Kasus Korupsi Dana PEN, KPK Periksa 11 Saksi
Humas KPK, Tessa Mahardika. |
SITUBONDO (WARTARAKYAT) - Komisi Pemberantasan Korupsi (KPK) telah memeriksa 11 saksi terkait kasus korupsi penggunaan dana Pemulihan Ekonomi Nasional (PEN) di Kabupaten Situbondo, Jawa Timur, Selasa, (12/11/2024).
Pemeriksaan ini dilaksanakan di Kantor Kepolisian Resor (Polres) Situbondo, Jalan PB Sudirman Nomor 30, Kelurahan Patokan.
Humas KPK, Tessa Mahardika, mengonfirmasi bahwa pemeriksaan terhadap saksi-saksi ini berlangsung hingga malam hari.

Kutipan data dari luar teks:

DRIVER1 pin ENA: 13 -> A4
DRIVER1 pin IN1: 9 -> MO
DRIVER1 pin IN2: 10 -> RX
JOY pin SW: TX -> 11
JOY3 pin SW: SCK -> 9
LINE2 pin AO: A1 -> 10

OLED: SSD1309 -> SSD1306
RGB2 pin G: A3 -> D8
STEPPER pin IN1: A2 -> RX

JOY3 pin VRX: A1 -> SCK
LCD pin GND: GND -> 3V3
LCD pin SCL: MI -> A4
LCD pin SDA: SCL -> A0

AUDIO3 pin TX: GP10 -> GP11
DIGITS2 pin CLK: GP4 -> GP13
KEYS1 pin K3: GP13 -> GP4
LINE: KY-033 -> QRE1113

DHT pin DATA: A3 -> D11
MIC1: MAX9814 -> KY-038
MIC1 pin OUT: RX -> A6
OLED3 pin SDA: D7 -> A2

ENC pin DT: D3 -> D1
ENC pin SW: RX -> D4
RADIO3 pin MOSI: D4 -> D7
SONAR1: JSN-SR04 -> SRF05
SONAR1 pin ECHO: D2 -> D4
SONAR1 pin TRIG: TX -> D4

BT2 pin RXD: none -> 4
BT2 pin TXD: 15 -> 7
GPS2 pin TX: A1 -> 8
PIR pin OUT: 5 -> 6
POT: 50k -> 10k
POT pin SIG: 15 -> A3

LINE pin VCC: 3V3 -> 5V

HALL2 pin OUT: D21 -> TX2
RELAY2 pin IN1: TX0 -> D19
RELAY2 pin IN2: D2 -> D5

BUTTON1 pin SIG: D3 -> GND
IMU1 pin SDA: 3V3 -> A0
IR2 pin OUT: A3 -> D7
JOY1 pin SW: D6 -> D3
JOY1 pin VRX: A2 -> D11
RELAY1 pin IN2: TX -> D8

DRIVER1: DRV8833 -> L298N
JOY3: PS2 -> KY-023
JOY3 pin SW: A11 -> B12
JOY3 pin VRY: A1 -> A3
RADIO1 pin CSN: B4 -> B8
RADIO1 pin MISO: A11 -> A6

Para saksi yang diperiksa terdiri dari berbagai pihak, termasuk pengusaha dan pejabat di Pemerintah Kabupaten Situbondo. Saksi-saksi tersebut di antaranya adalah R, pemilik CV Medyatama, CV Cahaya Baru, CV Sinar Dua, CV Abimanyu, serta Direktur CV Dhita Bangun Karya.
Selain itu, beberapa saksi lain yang diperiksa termasuk SS, Kepala Badan Keuangan dan Aset Daerah Kabupaten Situbondo, dan AY, seorang pegawai negeri sipil di Dinas Pekerjaan Umum dan Perumahan Rakyat (PUPR) Situbondo.
Tessa juga menambahkan bahwa KPK hingga kini belum melakukan penahanan terhadap Karna Suswandi, mantan Bupati Situbondo yang merupakan tersangka utama dalam kasus ini.
Proses penahanan, lanjutnya, sepenuhnya menjadi kewenangan penyidik, yang akan dilakukan apabila memenuhi syarat subjektif penahanan, seperti adanya cukup bukti atau menjelang berkas perkara dinyatakan lengkap.
"Proses penahanan akan dilakukan ketika penyidik merasa telah memenuhi syarat subjektif, atau saat berkas perkara dinyatakan lengkap," jelas Tessa.
Kasus ini berawal dari dugaan penyalahgunaan dana PEN yang disalurkan kepada sejumlah proyek yang tidak sesuai prosedur. Dana PEN merupakan bantuan pemerintah pusat untuk mendorong pemulihan ekonomi di masa pandemi COVID-19. (Kompas/Ed: Ruk)
Dasar Hukum:
• Undang-Undang Nomor 31 Tahun 1999 tentang Pemberantasan Tindak Pidana Korupsi, yang mengatur tindakan pidana korupsi dan prosedur penyelidikan, penyidikan, serta penuntutan terhadap pelaku tindak pidana korupsi.
• Undang-Undang Nomor 20 Tahun 2001 yang merupakan perubahan atas Undang-Undang Nomor 31 Tahun 1999, memperkuat pemberantasan korupsi dan menambahkan ketentuan terkait penyalahgunaan wewenang pejabat publik.
• Pasal 21 Kitab Undang-Undang Hukum Acara Pidana (KUHAP) yang mengatur mengenai penahanan tersangka, dengan ketentuan bahwa penahanan dapat dilakukan setelah adanya bukti yang cukup dan sesuai dengan prosedur hukum yang berlaku.